Stored items:
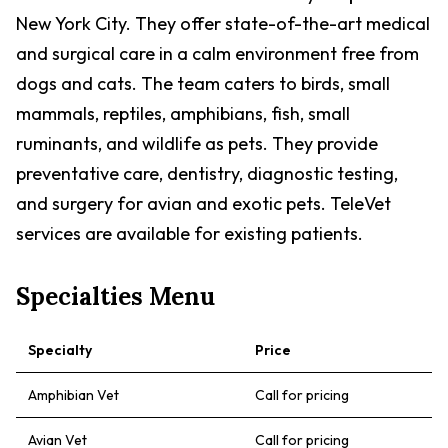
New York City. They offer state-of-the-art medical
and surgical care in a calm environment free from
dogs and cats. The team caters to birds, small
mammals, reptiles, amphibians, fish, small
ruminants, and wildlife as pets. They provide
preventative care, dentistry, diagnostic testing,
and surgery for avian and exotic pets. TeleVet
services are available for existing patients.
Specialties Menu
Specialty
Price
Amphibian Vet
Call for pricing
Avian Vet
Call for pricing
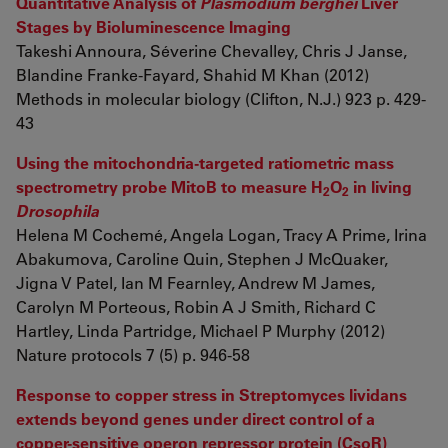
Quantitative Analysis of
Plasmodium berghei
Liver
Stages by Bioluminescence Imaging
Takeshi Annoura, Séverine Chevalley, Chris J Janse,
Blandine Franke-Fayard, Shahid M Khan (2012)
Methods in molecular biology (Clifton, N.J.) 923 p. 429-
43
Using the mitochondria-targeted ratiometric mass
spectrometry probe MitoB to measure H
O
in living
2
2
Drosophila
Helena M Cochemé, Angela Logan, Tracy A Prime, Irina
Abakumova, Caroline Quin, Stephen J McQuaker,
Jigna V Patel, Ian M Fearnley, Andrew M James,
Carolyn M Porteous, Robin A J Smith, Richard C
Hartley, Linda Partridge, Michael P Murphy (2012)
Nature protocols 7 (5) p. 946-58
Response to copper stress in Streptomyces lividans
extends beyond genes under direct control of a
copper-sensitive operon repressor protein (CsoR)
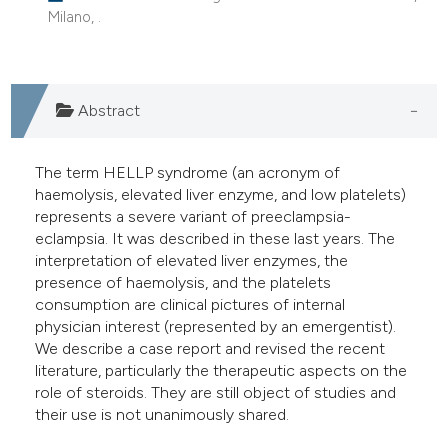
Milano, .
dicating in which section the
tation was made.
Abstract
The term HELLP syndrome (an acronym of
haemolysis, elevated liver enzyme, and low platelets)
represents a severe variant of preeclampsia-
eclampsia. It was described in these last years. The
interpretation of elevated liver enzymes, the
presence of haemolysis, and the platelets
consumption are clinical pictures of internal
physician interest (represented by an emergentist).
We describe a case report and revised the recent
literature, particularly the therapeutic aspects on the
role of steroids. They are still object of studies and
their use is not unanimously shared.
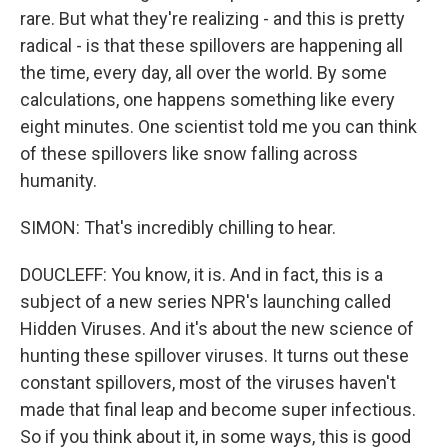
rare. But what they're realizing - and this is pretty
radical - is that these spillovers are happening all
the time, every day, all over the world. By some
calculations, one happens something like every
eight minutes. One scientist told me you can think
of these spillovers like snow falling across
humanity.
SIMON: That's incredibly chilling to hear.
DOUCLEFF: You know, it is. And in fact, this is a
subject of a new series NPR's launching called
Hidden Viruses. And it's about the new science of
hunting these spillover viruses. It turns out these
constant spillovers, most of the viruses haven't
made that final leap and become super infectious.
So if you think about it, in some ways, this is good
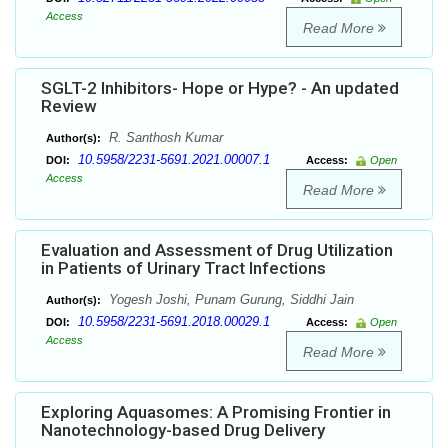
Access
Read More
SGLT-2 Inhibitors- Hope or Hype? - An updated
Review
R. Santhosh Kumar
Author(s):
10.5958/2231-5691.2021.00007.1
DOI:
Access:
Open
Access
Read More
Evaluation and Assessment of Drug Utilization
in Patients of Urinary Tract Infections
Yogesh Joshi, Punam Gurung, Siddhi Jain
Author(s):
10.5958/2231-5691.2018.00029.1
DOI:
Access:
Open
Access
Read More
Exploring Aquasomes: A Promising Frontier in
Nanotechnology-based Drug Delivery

→ **Instructions for the task**
All entries need repeating exactly, but without the pictures.

→ **Your solution**
New York City. They offer state-of-the-art medical
and surgical care in a calm environment free from
dogs and cats. The team caters to birds, small
mammals, reptiles, amphibians, fish, small
ruminants, and wildlife as pets. They provide
preventative care, dentistry, diagnostic testing,
and surgery for avian and exotic pets. TeleVet
services are available for existing patients.
Specialties Menu
Specialty
Price
Amphibian Vet
Call for pricing
Avian Vet
Call for pricing
Quantitative Analysis of
Plasmodium berghei
Liver
Stages by Bioluminescence Imaging
Takeshi Annoura, Séverine Chevalley, Chris J Janse,
Blandine Franke-Fayard, Shahid M Khan (2012)
Methods in molecular biology (Clifton, N.J.) 923 p. 429-
43
Using the mitochondria-targeted ratiometric mass
spectrometry probe MitoB to measure H
O
in living
2
2
Drosophila
Helena M Cochemé, Angela Logan, Tracy A Prime, Irina
Abakumova, Caroline Quin, Stephen J McQuaker,
Jigna V Patel, Ian M Fearnley, Andrew M James,
Carolyn M Porteous, Robin A J Smith, Richard C
Hartley, Linda Partridge, Michael P Murphy (2012)
Nature protocols 7 (5) p. 946-58
Response to copper stress in Streptomyces lividans
extends beyond genes under direct control of a
copper-sensitive operon repressor protein (CsoR)
Milano, .
dicating in which section the
tation was made.
Abstract
The term HELLP syndrome (an acronym of
haemolysis, elevated liver enzyme, and low platelets)
represents a severe variant of preeclampsia-
eclampsia. It was described in these last years. The
interpretation of elevated liver enzymes, the
presence of haemolysis, and the platelets
consumption are clinical pictures of internal
physician interest (represented by an emergentist).
We describe a case report and revised the recent
literature, particularly the therapeutic aspects on the
role of steroids. They are still object of studies and
their use is not unanimously shared.
rare. But what they're realizing - and this is pretty
radical - is that these spillovers are happening all
the time, every day, all over the world. By some
calculations, one happens something like every
eight minutes. One scientist told me you can think
of these spillovers like snow falling across
humanity.
SIMON: That's incredibly chilling to hear.
DOUCLEFF: You know, it is. And in fact, this is a
subject of a new series NPR's launching called
Hidden Viruses. And it's about the new science of
hunting these spillover viruses. It turns out these
constant spillovers, most of the viruses haven't
made that final leap and become super infectious.
So if you think about it, in some ways, this is good
Access
Read More
SGLT-2 Inhibitors- Hope or Hype? - An updated
Review
R. Santhosh Kumar
Author(s):
10.5958/2231-5691.2021.00007.1
DOI:
Access:
Open
Access
Read More
Evaluation and Assessment of Drug Utilization
in Patients of Urinary Tract Infections
Yogesh Joshi, Punam Gurung, Siddhi Jain
Author(s):
10.5958/2231-5691.2018.00029.1
DOI:
Access:
Open
Access
Read More
Exploring Aquasomes: A Promising Frontier in
Nanotechnology-based Drug Delivery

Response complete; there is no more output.